*Consigne 1*.
Répondez à ces questions sur le texte.
(a) Quelles armes le gendarme met-il à disposition ?
(b) Quelles études suit Gauthier F. ?
(c) Quelle date le second manifeste annonce-t-il pour l'opération de représailles ?

*Texte*.
⟨

Le gendarme met à disposition son savoir-faire et ses armes : deux kalachnikovs, un fusil à pompe et un pistolet semi-automatique. Tous s’entraînent au tir sur fond de musique métal entre deux saluts nazis, cagoulés et armés devant l’objectif. Excité, Julien propose à Alexandre un drive by shooting (fusillade au volant). Le gendarme décline. Ensemble, ils prévoient cependant d’aller en Ukraine chercher des mitrailleuses, qui tirent en rafale.

Cellule terroriste

« Julien m’avait parlé de faire un attentat avec Alexandre. J’ai essayé de le dissuader », prétend devant les enquêteurs Évandre A. Julien conteste. Ces deux-là se connaissent virtuellement depuis 2015. Auteur de plusieurs ouvrages sur la Seconde Guerre mondiale, Évandre est le penseur du groupe chargé d’évaluer l’idéologie des recrues.

« Les juifs sont une clique de parasites, ce sont nos ennemis mortels », « les homosexuels, il faut les éliminer », lui écrit un candidat sous le pseudonyme « Panzer Führer ». Les enquêteurs soupçonnent Gauthier F., alias « Panzer » ou « Panzer Granata », du fait de la proximité des pseudonymes. Celui-ci conteste.

Des propos révélateurs d’une pensée extrême de nature ultradroite.

Gauthier F., étudiant en ingénierie, est recruté début 2018. Lors du week-end d’entraînement, il achète au gendarme son fusil à pompe. Il rencontre Julien plusieurs fois. Ensemble, ils évoquent la possibilité de braquer des Arabes ou d’incendier les bureaux de la Ligue internationale contre le racisme et l’anti­sémitisme (Licra). Le père de Gauthier est lieutenant-colonel dans l’armée de l’air – aujourd’hui à la retraite.

À l’époque en service, il tient avec son fils « des propos révélateurs d’une pensée extrême de nature ultradroite et adopte une attitude banalisante sur les faits reprochés », note le magistrat dans l’ordonnance de mise en accusation que Politis s’est procurée. Contactée, l’armée de l’air rétorque que « la personne citée ne fait plus partie de l’institution militaire » et refuse de « commenter une enquête judiciaire en cours ».

Pourtant, l’objectif du groupe est clair : « Pour Alexandre, WaffenKraft était devenu le moyen de monter une cellule ­terroriste qui devait passer à l’action », reconnaît Évandre A. Et le gendarme a pris date.

Dans un second manifeste intitulé « Reconquista Europa – opération croisée – communiqué de guerre », flanqué du symbole nazi du soleil noir, le militaire l’annonce : « Le vendredi 13 novembre, une opération spéciale de représailles va être appliquée pour venger les victimes des attentats islamiques [sic]. Le Templier utilisera fusils d’assaut, explosifs et n’aura absolument aucune pitié contre ces chiens qui détruisent l’Europe. » Se revendiquant d’un « nationalisme encore plus violent que celui de Hitler », il met dans son viseur les communautés musulmane et juive, mais aussi «les traîtres marxistes communistes ».

⟩

*Consigne 2*. Substituez « spread » à « range » dans les enregistrements, de la ligne qui contient « Are the bars horizontal? » jusqu'à la fin des enregistrements, sans rien modifier d'autre. Redonnez uniquement ces lignes, sans les images.

*Données d'entrée*.
⟨

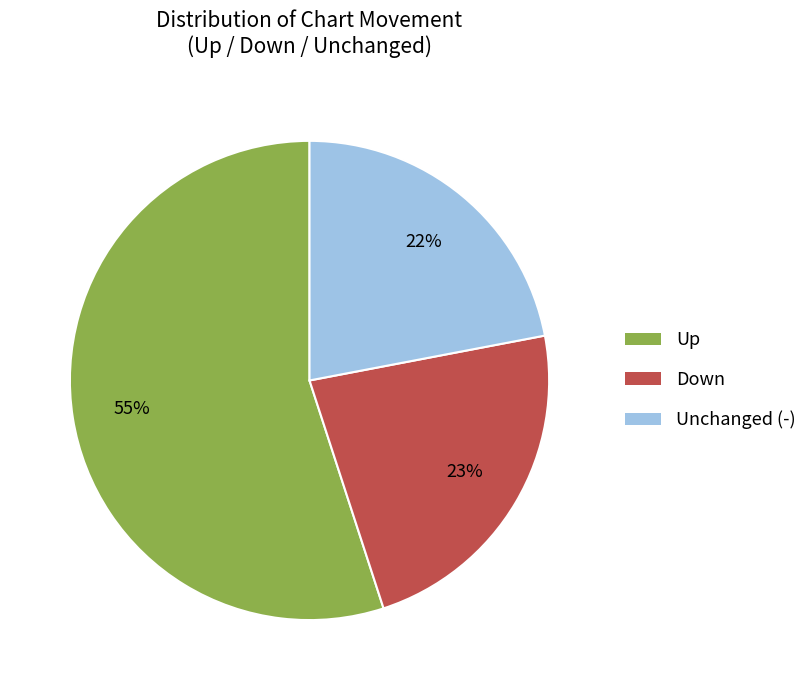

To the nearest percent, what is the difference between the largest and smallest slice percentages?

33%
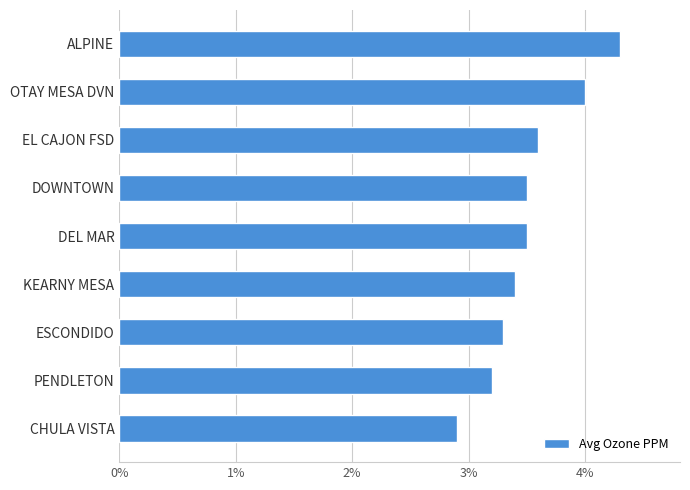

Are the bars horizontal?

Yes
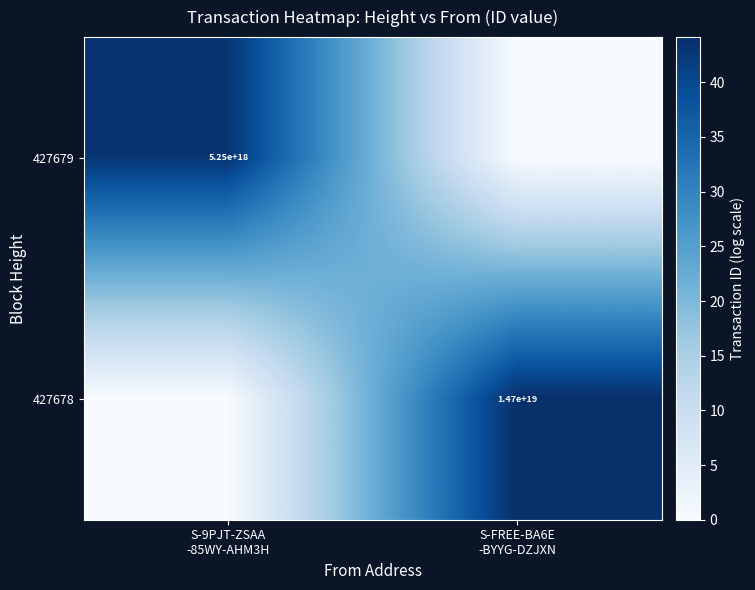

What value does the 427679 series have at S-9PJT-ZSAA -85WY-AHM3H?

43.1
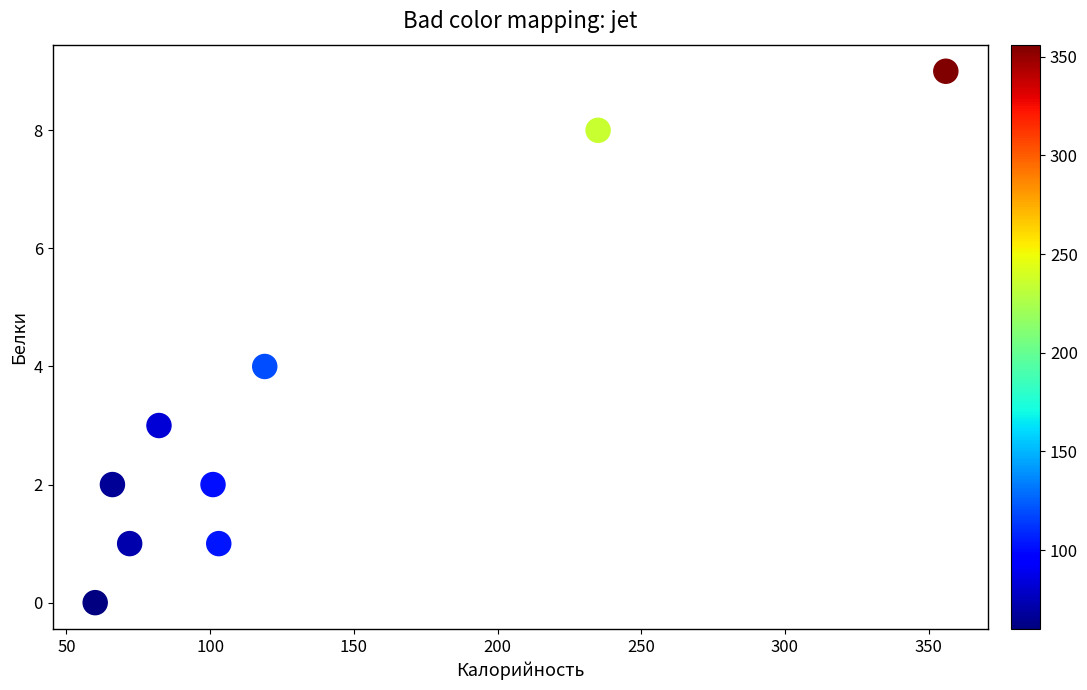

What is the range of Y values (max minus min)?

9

⟩

*Réponse 1*.
(a) Deux kalachnikovs, un fusil à pompe et un pistolet semi-automatique.
(b) Des études d'ingénierie.
(c) Le vendredi 13 novembre.

*Réponse 2*.
Are the bars horizontal?

Yes

What value does the 427679 series have at S-9PJT-ZSAA -85WY-AHM3H?

43.1

What is the spread of Y values (max minus min)?

9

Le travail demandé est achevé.